Le rapporteur général relève que des progrès importants ont été accomplis depuis 2011 en termes de partage d'informations entre les différentes administrations au sujet de la lutte contre la fraude documentaire (et même auparavant depuis la mise en place des comités opérationnels départementaux anti-fraude en 2008).

Les représentants de la DNLF, du ministère de l'intérieur et des organises qu'il a rencontrés dans le cadre de la préparation de ce rapport d'information l'ont tous souligné.

Il convient de poursuivre cet effort et de le renforcer.

A cet égard, lorsqu'une fraude à l'identité est détectée dans une administration ou un organisme, il faut s'assurer que l'information est systématiquement partagée entre tous les acteurs de sorte que les droits des intéressés soient bien systématiquement suspendus et que, le cas échéant, les organismes de sécurité sociale puissent s'associer à un dépôt de plainte si un préjudice est constaté.

5. La poursuite des contrôles communs entre le Sandia et la DCPAF

Enfin, il est nécessaire que les contrôles communs entre le Sandia et la DCPAF se poursuivent, sur un rythme de l'ordre d'un contrôle tous les trois ans .

Il convient en effet de s'assurer par ce moyen de l'évolution de l'efficacité de la procédure d'immatriculation des personnes nées à l'étranger au fil du temps, ainsi que de la lutte contre des moyens de fraude qui risquent de devenir de plus en plus sophistiqués.

Il souhaite que les caisses à l'origine des immatriculations figurant dans l'échantillon retenu puissent être associées autant que possible à ces travaux. Une telle association renforcerait encore l'implication de ces caisses et permettrait aux enquêteurs de bénéficier des documents sources, de meilleure qualité que ceux qui se trouvent dans les dossiers du Sandia.

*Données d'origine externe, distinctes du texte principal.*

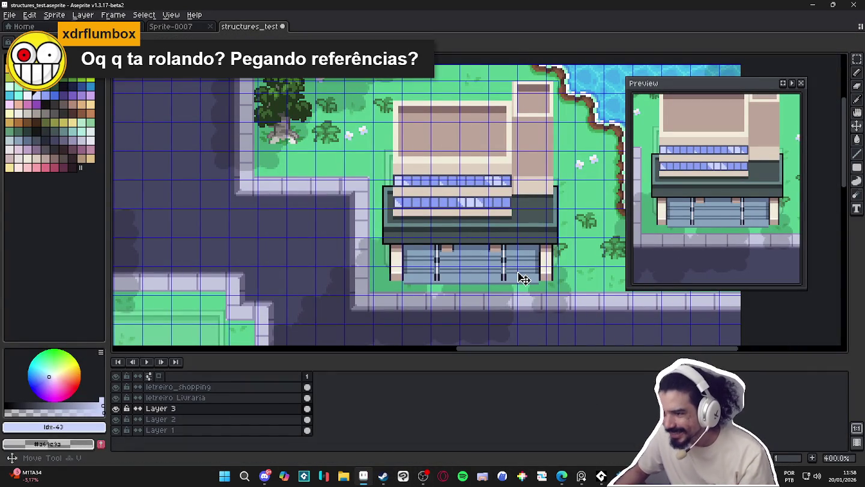
{"action": "left_click", "coordinate": [116, 408]}
{"action": "left_click", "coordinate": [116, 408]}
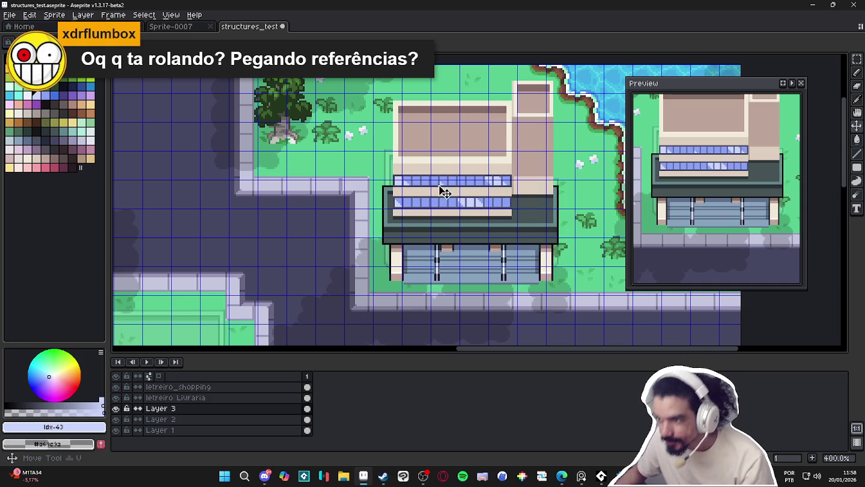
{"action": "scroll", "coordinate": [454, 187], "scroll_direction": "down", "scroll_amount": 1}
{"action": "left_click_drag", "start_coordinate": [386, 87], "coordinate": [560, 275]}
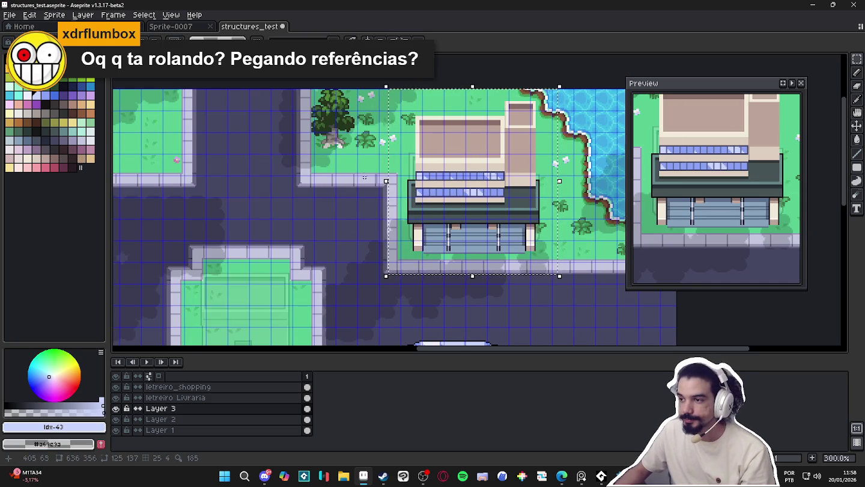
{"action": "scroll", "coordinate": [448, 202], "scroll_direction": "down", "scroll_amount": 1}
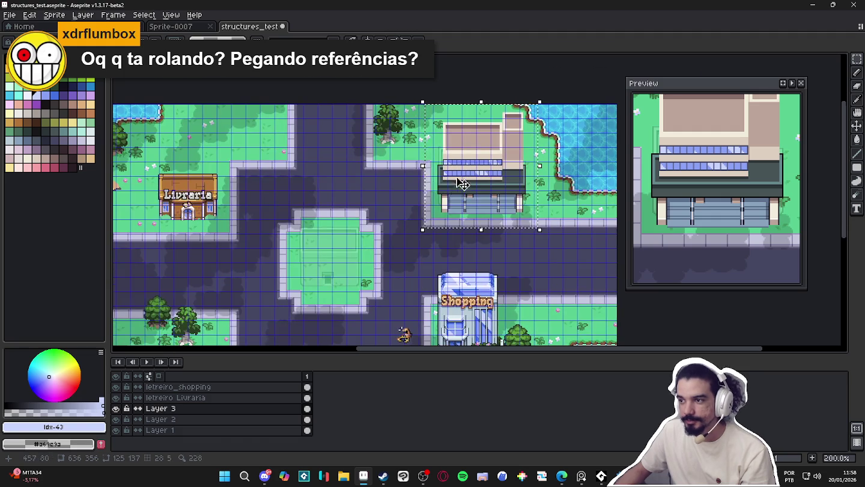
{"action": "scroll", "coordinate": [452, 179], "scroll_direction": "up", "scroll_amount": 1}
{"action": "key", "text": "Delete"}
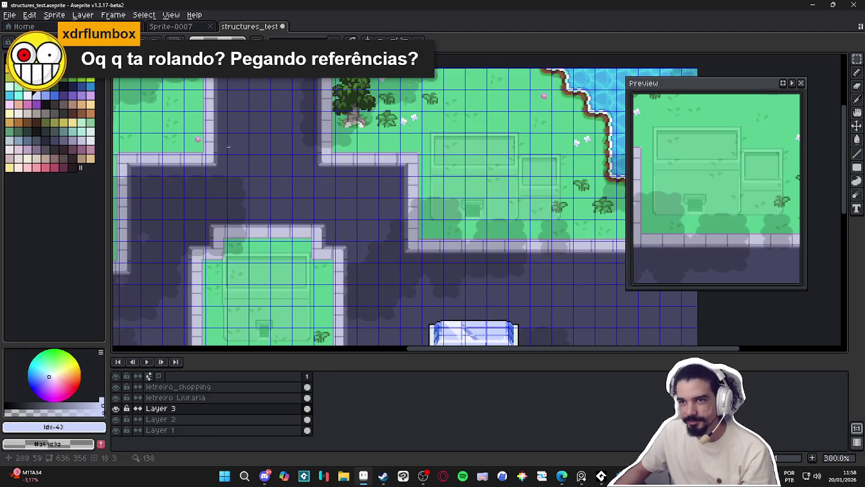
- Undo the deletion to restore the building and keep Layer 3 visible
{"action": "key", "text": "ctrl+z"}
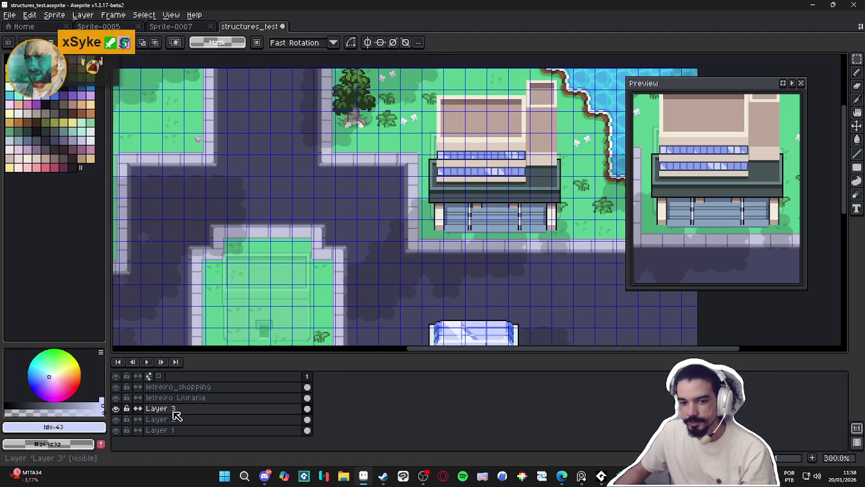
{"action": "double_click", "coordinate": [166, 409]}
{"action": "left_click", "coordinate": [281, 99]}
{"action": "scroll", "coordinate": [394, 185], "scroll_direction": "down", "scroll_amount": 2}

Le rapporteur général souhaite que, dans ce cadre, la méthodologie exigeante mise en place depuis 2018 soit systématiquement employée. Elle est la seule qui permet de déterminer de manière rigoureuse le risque financier réel associé aux NIR créé sur la base de documents faux ou frauduleux.


* 13 L'évaluation en cette matière occulte est toujours un art délicat mais, dans des rapports déjà anciens, la Cour des comptes a évalué le montant de la fraude aux cotisations sociales à 20 milliards d'euros et celui de la fraude aux prestations sociales à 3 milliards d'euros.

* 14 Le rapport que la Mecss a consacré à ce sujet ne l'avait, au demeurant, pas identifié comme une priorité. Cf. Lutter contre la fraude sociale, un impératif pour le juste droit, rapport d'information n° 599 (2016-2017) par Mmes Agnès Canayer et Anne Emery-Dumas.